Seriously, I would marry him despite him actually being twice my age )

The picture with mini!Stephen freaks me out. It really truly does. Also, I imagine this is the last picspam of 2008. I'd say it is ending on a high.
30th-Dec-2008 12:32 am - Look at me whine.
appalling_cynicism: (A house of cards)
All things considered, I am reasonable well adjusted. I mean, with the obvious exception of my inability to function without regular bouts of physical contact with other people. I need the physical affection of another, be it a resting a hand on my shoulder, leaning on someone while we watch a movie, or full blown hugs. I just don't function without physical reassurance of affection. Anyway, my point is that I am basically permanently single (I'm twenty-one years old and have never been on a date) and I am mostly okay with that. I am loved and I love those around me, that is usually enough. Tonight, however, I am just lonely. Ridiculously lonely. I just want someone to want me, which is stupid and vain, but I don't care. I know that it won't happen if I just keep doing what I'm doing, but I am terrified of trying and failing. So I just keep hanging out with friends in my comfort zone, and keeping to myself at uni, and generally avoiding leaving my flat if I don't have to, none of which is in the least bit helpful.
23rd-Aug-2008 02:21 am
appalling_cynicism: (Small joys in a big 'verse)
I am still dying from the flu. This is not fun.

I do offer a rec, though. It's a Donna/Ianto friendship fic, and it's just lovely. The voices are just perfect and the whole thing is sweet and funny with just a hint of bittersweetness. One warning though, it does have spoilers through to Journey's End.

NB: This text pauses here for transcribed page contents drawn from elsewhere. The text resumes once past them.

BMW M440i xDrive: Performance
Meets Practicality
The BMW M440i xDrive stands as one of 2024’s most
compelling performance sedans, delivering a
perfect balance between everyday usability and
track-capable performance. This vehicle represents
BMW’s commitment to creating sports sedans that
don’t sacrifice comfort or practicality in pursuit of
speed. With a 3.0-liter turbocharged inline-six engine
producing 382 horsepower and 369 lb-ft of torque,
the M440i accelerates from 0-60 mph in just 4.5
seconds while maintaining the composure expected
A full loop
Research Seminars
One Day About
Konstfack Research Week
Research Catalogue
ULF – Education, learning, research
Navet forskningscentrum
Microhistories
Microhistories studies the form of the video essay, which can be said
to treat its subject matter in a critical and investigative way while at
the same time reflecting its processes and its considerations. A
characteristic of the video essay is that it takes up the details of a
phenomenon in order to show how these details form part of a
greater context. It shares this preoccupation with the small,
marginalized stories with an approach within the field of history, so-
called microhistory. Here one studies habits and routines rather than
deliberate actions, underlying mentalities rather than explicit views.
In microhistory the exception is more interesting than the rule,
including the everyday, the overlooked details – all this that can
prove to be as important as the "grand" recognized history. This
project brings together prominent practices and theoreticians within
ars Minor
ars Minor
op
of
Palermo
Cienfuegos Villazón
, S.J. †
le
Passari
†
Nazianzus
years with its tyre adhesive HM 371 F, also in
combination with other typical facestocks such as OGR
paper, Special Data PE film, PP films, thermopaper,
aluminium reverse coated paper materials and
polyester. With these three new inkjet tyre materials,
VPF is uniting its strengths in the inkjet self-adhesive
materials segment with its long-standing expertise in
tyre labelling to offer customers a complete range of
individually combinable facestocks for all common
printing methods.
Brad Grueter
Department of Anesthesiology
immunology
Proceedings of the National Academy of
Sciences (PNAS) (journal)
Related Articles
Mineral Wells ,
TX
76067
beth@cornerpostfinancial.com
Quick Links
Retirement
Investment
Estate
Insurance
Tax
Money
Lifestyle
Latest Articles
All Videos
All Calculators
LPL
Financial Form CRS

Permanent Placement by [livejournal.com profile] lacylu42 - Torchwood/Doctor Who - PG Memory is a very dangerous thing for Donna, and Ianto's called on to step in and help her. On Doctor's orders.
5th-Aug-2008 12:07 am
appalling_cynicism: (Hit you with a perfect spiral of truth)
Oh God, I am writing fic. How did that happen? What possibly could have possessed me to do such a thing?

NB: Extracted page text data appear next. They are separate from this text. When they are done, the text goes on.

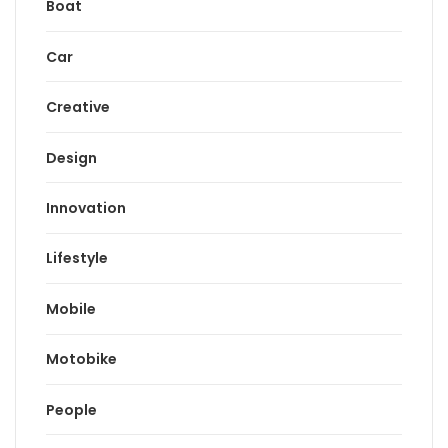
Boat
Car
Creative
Design
Innovation
Lifestyle
Mobile
Motobike
People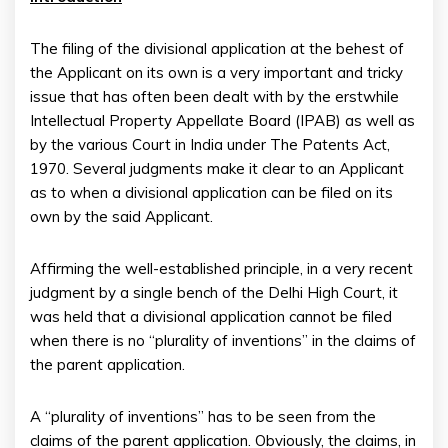
The filing of the divisional application at the behest of
the Applicant on its own is a very important and tricky
issue that has often been dealt with by the erstwhile
Intellectual Property Appellate Board (IPAB) as well as
by the various Court in India under The Patents Act,
1970. Several judgments make it clear to an Applicant
as to when a divisional application can be filed on its
own by the said Applicant.
Affirming the well-established principle, in a very recent
judgment by a single bench of the Delhi High Court, it
was held that a divisional application cannot be filed
when there is no “plurality of inventions” in the claims of
the parent application.
A “plurality of inventions” has to be seen from the
claims of the parent application. Obviously, the claims, in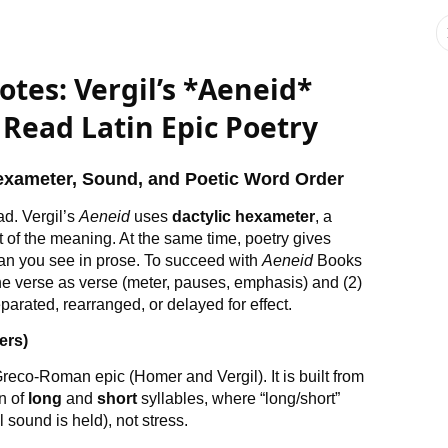
otes: Vergil’s *Aeneid*
 Read Latin Epic Poetry
Hexameter, Sound, and Poetic Word Order
d. Vergil’s
Aeneid
uses
dactylic hexameter
, a
 of the meaning. At the same time, poetry gives
han you see in prose. To succeed with
Aeneid
Books
 the verse as verse (meter, pauses, emphasis) and (2)
arated, rearranged, or delayed for effect.
ers)
Greco-Roman epic (Homer and Vergil). It is built from
rn of
long
and
short
syllables, where “long/short”
sound is held), not stress.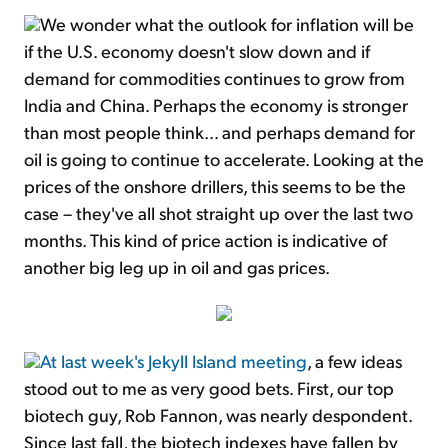
We wonder what the outlook for inflation will be
if the U.S. economy doesn't slow down and if
demand for commodities continues to grow from
India and China. Perhaps the economy is stronger
than most people think... and perhaps demand for
oil is going to continue to accelerate. Looking at the
prices of the onshore drillers, this seems to be the
case – they've all shot straight up over the last two
months. This kind of price action is indicative of
another big leg up in oil and gas prices.
At last week's Jekyll Island meeting
, a few ideas
stood out to me as very good bets. First, our top
biotech guy, Rob Fannon, was nearly despondent.
Since last fall, the biotech indexes have fallen by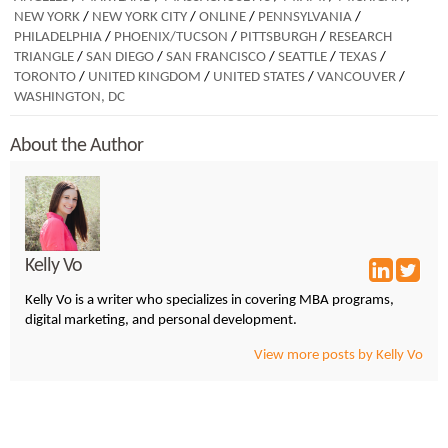
NEW YORK
/
NEW YORK CITY
/
ONLINE
/
PENNSYLVANIA
/
PHILADELPHIA
/
PHOENIX/TUCSON
/
PITTSBURGH
/
RESEARCH
TRIANGLE
/
SAN DIEGO
/
SAN FRANCISCO
/
SEATTLE
/
TEXAS
/
TORONTO
/
UNITED KINGDOM
/
UNITED STATES
/
VANCOUVER
/
WASHINGTON, DC
About the Author
Kelly Vo
Kelly Vo is a writer who specializes in covering MBA programs,
digital marketing, and personal development.
View more posts by Kelly Vo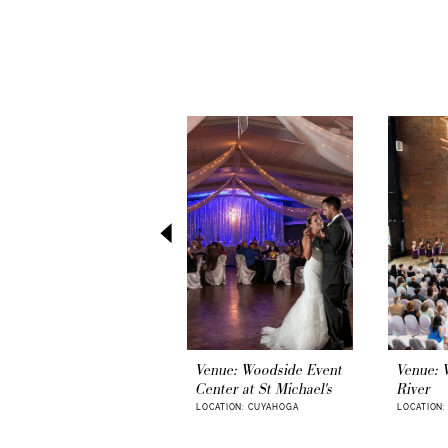
PAUSE AUTOPLAY
PREVIOUS SLIDE
NEXT SLIDE
0
Related
Skip
1
Products
to
Carousel
end
2
3
4
5
6
7
8
9
Venue: Woodside Event
Venue: 
Center at St Michael's
River
10
LOCATION: CUYAHOGA
LOCATION
11
12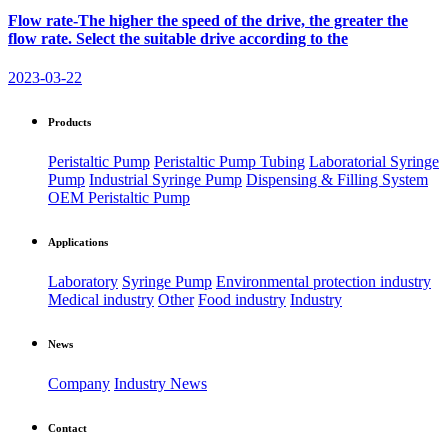
Flow rate-The higher the speed of the drive, the greater the
flow rate. Select the suitable drive according to the
2023-03-22
Products
Peristaltic Pump
Peristaltic Pump Tubing
Laboratorial Syringe
Pump
Industrial Syringe Pump
Dispensing & Filling System
OEM Peristaltic Pump
Applications
Laboratory
Syringe Pump
Environmental protection industry
Medical industry
Other
Food industry
Industry
News
Company
Industry News
Contact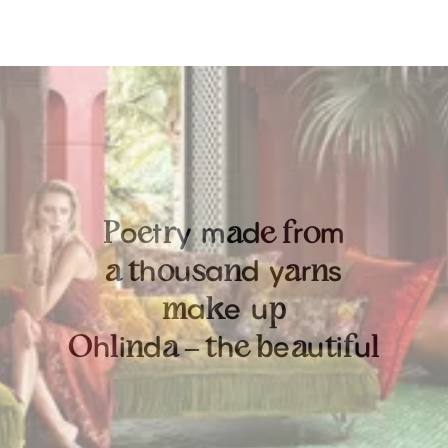
o
t
y
m
d
r
m
P
e
r
a
e
f
o
h
u
a
d
y
r
s
a
t
o
s
n
a
n
a
e
u
m
k
p
h
i
d
h
e
u
i
u
O
l
n
a
–
t
e
b
a
t
f
l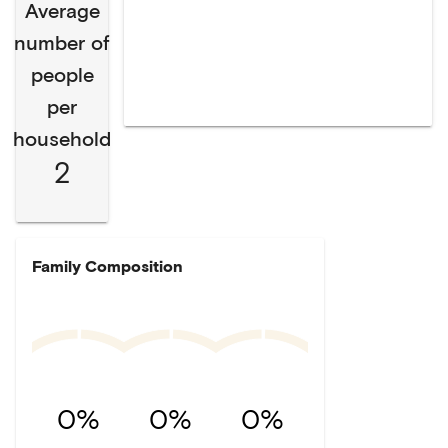
Average
number of
people
per
household
2
Family Composition
0%
0%
0%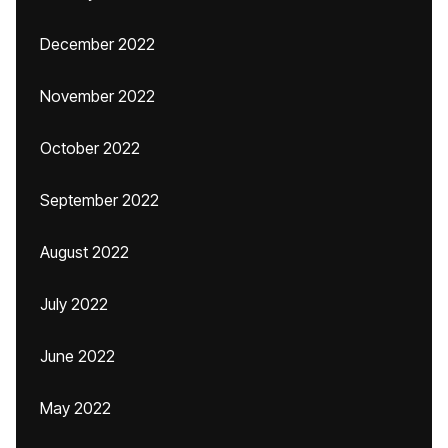
December 2022
November 2022
October 2022
September 2022
August 2022
July 2022
June 2022
May 2022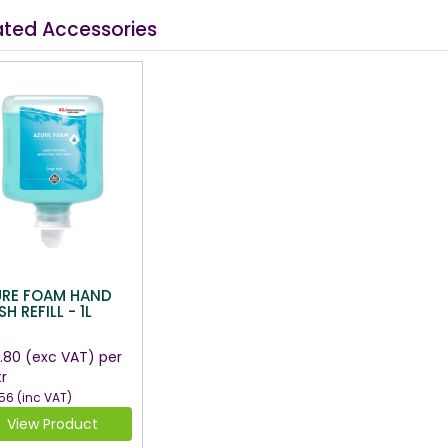
ated Accessories
URE FOAM HAND
H REFILL - 1L
.80
(exc VAT)
per
tr
56
(inc VAT)
View Product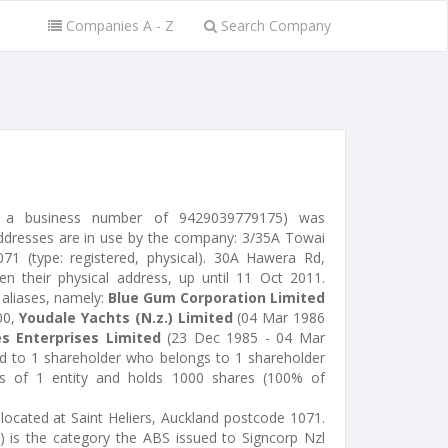
Companies A - Z
Search Company
ed a business number of 9429039779175) was
ddresses are in use by the company: 3/35A Towai
1071 (type: registered, physical). 30A Hawera Rd,
 their physical address, up until 11 Oct 2011.
 aliases, namely:
Blue Gum Corporation Limited
00,
Youdale Yachts (N.z.) Limited
(04 Mar 1986
s Enterprises Limited
(23 Dec 1985 - 04 Mar
ed to 1 shareholder who belongs to 1 shareholder
sts of 1 entity and holds 1000 shares (100% of
 located at Saint Heliers, Auckland postcode 1071.
 is the category the ABS issued to Signcorp Nzl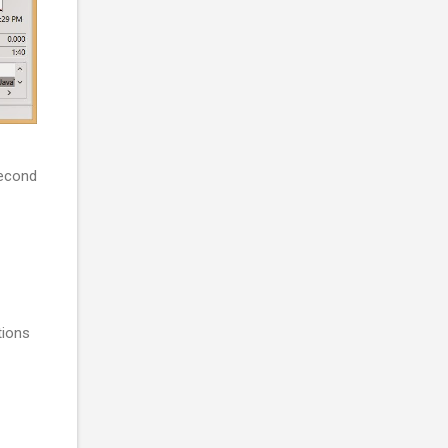
second
tions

I saw Mamma Mia last night. I loved it, absolutely adored it. My love of ABBA probably didn't hurt, but every one of the actors made their characters that little bit loveable. Amanda Seyfried was just lovely, though Meryl Streep utterly stole the show with 'The Winner Takes It All'. The entire cinema was singing along to 'Dancing Queen', and most of us were chair dancing as well. The scenery was stunning, the singing and dancing was great (loved the boys in 'Lay All Your Love on Me'), and Pierce Brosnan's singing alone was worth the price of admission. I think, though, the highlight was at the end with the super shiny skin tight suits. This is why I stay for credits.
24th-Jul-2008 11:56 am - Pointless bitching
appalling_cynicism: (I'd kiss you if it wouldn't kill me)
I'm cold, wet, and trying to forcibly expel my lungs with my coughing. This is not a good day. Also, I'm thinking I may have to drop 'Literature, Struggle, and Revolution' because I know next to nothing about literary theory. Seriously, I love books but I know almost nothing about them.

I think my rainy day playlist, hot chocolate, and porny Doctor Who fics may be in order.